Not knowing for sure if I was over my cat allergies, I knew that getting a cat would score points with my husband. Why did I want points, you ask? Because I wanted another baby. Yep. I wasn’t thinking properly, and my husband said that a house wasn’t a home until you had a cat by the fireplace, and technically I agreed. I just didn’t want to suffer. But I decided to take a chance.
My husband thought that as long as we had babies and toddlers around, he would never be able to do anything. (This included godly things like going on missions trips, to his credit, so he wasn’t just being selfish.) We were both so tired with four tiny children under the age of five, three in diapers. My husband thought subconsciously that he couldn’t have anything he wanted until we stopped paying so much money for diapers.
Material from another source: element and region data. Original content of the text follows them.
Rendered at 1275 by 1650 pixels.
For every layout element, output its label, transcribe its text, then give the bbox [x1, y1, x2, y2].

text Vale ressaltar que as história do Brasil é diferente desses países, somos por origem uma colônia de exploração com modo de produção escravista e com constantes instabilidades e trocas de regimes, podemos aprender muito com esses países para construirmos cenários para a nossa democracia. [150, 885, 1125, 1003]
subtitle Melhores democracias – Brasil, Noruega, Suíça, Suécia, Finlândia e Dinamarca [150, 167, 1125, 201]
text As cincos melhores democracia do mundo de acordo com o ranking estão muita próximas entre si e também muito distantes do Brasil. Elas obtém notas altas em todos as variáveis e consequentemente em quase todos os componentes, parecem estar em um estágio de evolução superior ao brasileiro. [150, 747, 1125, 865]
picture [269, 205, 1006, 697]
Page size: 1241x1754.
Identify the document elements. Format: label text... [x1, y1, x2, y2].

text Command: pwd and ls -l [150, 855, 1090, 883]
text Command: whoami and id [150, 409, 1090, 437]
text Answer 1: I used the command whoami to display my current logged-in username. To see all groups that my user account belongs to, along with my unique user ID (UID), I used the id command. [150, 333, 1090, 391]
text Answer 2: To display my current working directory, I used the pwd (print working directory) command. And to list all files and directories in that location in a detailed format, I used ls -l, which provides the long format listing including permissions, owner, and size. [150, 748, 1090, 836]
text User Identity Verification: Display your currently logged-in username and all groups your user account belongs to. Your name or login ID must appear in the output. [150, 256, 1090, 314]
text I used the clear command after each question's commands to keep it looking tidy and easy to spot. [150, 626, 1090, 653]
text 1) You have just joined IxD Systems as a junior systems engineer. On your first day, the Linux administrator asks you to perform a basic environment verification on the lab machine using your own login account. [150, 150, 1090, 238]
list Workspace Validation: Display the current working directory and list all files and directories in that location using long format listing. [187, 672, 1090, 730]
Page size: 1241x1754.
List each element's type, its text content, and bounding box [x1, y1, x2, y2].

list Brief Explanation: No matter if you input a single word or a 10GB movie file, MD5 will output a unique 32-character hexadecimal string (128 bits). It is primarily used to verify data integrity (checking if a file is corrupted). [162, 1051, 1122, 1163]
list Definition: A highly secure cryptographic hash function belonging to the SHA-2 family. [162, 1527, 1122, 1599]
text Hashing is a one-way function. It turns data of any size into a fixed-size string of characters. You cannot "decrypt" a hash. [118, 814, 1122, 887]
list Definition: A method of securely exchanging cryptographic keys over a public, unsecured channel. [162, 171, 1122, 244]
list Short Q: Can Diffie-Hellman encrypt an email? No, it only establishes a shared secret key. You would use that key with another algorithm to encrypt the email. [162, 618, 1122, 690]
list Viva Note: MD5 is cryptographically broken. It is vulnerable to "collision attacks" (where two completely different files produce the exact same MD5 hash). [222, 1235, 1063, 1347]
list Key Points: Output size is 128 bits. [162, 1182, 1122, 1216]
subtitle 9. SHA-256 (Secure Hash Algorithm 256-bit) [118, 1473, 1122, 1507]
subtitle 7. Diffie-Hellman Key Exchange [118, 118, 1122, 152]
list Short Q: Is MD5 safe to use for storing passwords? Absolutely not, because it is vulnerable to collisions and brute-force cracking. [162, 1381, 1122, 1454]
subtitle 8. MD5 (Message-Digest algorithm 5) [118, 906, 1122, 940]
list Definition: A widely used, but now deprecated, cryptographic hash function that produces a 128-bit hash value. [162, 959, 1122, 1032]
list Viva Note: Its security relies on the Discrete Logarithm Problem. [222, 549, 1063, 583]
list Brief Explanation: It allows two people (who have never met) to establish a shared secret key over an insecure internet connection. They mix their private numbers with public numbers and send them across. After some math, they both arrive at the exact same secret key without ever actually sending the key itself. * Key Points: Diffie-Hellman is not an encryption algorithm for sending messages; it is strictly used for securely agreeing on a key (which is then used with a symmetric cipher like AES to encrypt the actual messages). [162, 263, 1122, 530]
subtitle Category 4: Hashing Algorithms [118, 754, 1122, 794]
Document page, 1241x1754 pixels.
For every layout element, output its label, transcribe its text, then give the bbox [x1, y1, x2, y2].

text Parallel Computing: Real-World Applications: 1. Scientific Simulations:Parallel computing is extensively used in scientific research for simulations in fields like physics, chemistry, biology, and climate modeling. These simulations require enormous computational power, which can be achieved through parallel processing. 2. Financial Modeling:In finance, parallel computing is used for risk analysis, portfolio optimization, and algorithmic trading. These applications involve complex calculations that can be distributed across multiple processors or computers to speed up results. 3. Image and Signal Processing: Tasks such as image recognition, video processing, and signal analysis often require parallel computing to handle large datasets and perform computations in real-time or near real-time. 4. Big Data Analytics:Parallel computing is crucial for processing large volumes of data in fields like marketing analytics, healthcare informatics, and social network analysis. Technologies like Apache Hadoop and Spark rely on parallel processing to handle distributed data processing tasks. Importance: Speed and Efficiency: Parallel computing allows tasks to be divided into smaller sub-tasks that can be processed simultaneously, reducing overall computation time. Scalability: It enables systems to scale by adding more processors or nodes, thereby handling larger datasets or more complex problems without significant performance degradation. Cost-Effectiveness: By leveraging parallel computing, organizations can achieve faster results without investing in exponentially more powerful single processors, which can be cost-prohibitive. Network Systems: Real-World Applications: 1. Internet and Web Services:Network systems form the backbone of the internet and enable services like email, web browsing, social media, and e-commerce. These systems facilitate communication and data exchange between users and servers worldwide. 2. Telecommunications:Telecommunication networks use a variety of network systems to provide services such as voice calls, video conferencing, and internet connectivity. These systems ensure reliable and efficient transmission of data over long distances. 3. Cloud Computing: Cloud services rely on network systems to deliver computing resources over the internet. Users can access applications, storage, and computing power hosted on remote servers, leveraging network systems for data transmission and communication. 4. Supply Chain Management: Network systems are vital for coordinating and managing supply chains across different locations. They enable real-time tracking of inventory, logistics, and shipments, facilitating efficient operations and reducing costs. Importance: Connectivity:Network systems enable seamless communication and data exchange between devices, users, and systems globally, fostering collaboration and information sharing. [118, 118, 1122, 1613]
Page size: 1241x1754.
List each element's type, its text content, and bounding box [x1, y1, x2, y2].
To prove him wrong and show him that he could have outrageous things even when we had babies, I got him the cat. He was very pleased. I didn’t tell him the real reason I got the cat. Instead I mentioned the mouse and the squirrel as valid reasons, plus I’ve always loved cats.
The cat ripped everything to shreds, jumped into the indoor plants and shoveled dirt onto the carpet, and if that wasn’t enough, she dropped marbles on the landing at nap time and during the middle of the night.
I had a newborn at the time. I needed rest badly. So I grabbed the cat during nap time and forced her onto a chair. I looked her dead in the eyes and said, “You’d better obey me. Take a nap now.” She knew I meant business. Within a few days, I had the cat trained to take naps. Sometimes I would see the cat jump up on her nap chair; I would look at the clock, and it was exactly one o’clock. The cat’s internal clock was programmed to nap at one.
To make a long story short, we never had another baby. I went through all that for nothing. (At least I didn’t suffer allergies.) When I told my husband the real reason I had gotten the cat, he laughed.